# ARBEITSAUFTRAG 1
Wie alt ist Jürgen Habermas laut dem Textabschnitt über seinen neuen Essay?
# ARBEITSAUFTRAG 2
Führe den Textabschnitt über Habermas' neuen Essay nach seinem letzten Satz weiter.

# TEXTABSCHNITT
Jürgen Habermas: Ein neuer Strukturwandel der Öffentlichkeit und die deliberative Politik

Jürgen Habermas Ein neuer Strukturwandel der Öffentlichkeit und die deliberative Politik Cover Suhrkamp Verlag

In seinem neuen Essay passt der Philosoph und Soziologe Jürgen Habermas sein Hauptwerk von 1962 an die Jetzt-Zeit an

Auch mit 93 Jahren ist Jürgen Habermas ein umtriebiger und visionärer Denker. Und einer, der auch die eigenen Ideen immer wieder anpasst, neu ausrichtet und präzisiert. So auch sein „Strukturwandel der Öffentlichkeit“ aus dem Jahr 1962, jener großer Klassiker der Soziologie des 20. Jahrhunderts, mit dem Habermas einen Begriff von Öffentlichkeit etablierte, der sich irgendwo zwischen Zivilgesellschaft und politischem System verortete. Habermas bettete die Öffentlichkeit somit in einen breiteren sozialstrukturellen Kontext ein.

# BEREITGESTELLTES MATERIAL
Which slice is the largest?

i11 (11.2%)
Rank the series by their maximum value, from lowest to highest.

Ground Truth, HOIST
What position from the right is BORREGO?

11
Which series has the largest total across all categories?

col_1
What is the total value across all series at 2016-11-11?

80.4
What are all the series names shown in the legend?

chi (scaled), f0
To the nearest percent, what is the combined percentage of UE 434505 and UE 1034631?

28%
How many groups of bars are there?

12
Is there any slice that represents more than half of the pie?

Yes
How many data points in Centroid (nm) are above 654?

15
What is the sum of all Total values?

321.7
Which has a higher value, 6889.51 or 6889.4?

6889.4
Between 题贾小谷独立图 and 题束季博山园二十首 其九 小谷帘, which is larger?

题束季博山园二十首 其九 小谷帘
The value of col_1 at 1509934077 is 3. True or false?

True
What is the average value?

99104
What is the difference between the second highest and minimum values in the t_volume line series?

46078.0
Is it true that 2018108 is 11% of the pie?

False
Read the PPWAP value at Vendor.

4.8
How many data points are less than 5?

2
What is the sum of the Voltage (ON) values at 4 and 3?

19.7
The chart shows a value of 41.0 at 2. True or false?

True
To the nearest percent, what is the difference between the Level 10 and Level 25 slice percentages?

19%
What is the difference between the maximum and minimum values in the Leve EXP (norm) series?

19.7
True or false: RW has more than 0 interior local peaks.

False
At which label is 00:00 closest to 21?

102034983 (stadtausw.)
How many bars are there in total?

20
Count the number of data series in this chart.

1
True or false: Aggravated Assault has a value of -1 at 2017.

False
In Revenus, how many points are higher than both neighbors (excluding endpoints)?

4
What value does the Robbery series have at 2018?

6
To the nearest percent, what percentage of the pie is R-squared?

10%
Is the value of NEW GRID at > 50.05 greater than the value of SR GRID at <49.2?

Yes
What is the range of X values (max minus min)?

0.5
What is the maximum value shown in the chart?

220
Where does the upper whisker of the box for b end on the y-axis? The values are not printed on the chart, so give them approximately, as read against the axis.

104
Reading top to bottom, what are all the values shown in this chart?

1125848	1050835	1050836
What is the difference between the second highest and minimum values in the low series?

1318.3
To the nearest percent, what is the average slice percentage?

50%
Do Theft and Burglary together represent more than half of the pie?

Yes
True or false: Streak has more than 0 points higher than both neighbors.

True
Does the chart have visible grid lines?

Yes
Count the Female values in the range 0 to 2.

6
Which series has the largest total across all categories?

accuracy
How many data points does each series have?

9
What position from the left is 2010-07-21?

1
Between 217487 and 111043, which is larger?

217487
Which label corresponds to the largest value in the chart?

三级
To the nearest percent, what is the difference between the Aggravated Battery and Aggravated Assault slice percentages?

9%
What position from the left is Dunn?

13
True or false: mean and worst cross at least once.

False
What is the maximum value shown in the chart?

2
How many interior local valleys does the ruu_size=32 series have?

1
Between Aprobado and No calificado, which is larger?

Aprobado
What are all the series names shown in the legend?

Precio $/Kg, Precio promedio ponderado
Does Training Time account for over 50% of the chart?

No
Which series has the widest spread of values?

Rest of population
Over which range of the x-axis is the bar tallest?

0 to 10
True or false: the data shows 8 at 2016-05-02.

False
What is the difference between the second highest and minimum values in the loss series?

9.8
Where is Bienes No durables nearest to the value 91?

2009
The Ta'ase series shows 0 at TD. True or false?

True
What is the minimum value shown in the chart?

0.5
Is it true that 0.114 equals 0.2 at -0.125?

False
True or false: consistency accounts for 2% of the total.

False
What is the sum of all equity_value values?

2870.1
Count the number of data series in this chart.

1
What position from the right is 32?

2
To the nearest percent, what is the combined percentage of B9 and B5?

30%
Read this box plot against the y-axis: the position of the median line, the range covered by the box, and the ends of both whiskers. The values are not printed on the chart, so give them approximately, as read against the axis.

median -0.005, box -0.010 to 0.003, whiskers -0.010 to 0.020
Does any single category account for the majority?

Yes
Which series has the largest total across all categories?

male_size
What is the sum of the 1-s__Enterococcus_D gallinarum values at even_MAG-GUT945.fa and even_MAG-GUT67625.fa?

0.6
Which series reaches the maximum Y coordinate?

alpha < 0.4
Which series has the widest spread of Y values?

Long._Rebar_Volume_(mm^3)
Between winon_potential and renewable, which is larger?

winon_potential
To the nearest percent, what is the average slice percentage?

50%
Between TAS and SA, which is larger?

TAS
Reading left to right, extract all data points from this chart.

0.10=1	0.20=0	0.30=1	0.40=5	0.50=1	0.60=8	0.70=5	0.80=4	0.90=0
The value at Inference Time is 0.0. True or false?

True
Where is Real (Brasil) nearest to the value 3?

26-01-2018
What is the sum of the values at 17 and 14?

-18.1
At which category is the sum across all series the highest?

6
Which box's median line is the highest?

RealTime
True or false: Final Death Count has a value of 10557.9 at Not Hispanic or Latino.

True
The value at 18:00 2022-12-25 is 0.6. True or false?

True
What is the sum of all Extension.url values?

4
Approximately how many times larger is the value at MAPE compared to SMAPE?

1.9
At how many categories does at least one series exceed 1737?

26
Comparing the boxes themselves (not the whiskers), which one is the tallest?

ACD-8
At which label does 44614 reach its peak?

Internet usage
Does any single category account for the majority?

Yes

# ERGEBNIS 1
93 Jahre.

# ERGEBNIS 2
Das Zeitalter sozialer Medien und ihrer Folgen

Jürgen Habermas Ein neuer Strukturwandel der Öffentlichkeit und die deliberative Politik Cover Suhrkamp Verlag

Sechs Jahrzehnte später knöpft sich Habermas seinen Entwurf noch einmal vor und fragt, wie Öffentlichkeit den Bestand des demokratischen Gemeinwesens im Zeitalter sozialer Medien und ihrer Folgen sowie vor dem Hintergrund einer kollektiven Selbstbestimmung, die den egalitären „Universalismus der Gleichberechtigung aller mit dem Individualismus eines jedes Einzelnen“, sichern kann. Auf verhältnismäßig knappen 109 Seiten nähert sich Habermas dieser Frage zunächst mit einer Beschreibung des deliberativen Charakters der Meinung- und Willensbildung der Wähler:innen, bevor er sich dann der Beschreibung der spezifischen Veränderungen der Medienstruktur widmet.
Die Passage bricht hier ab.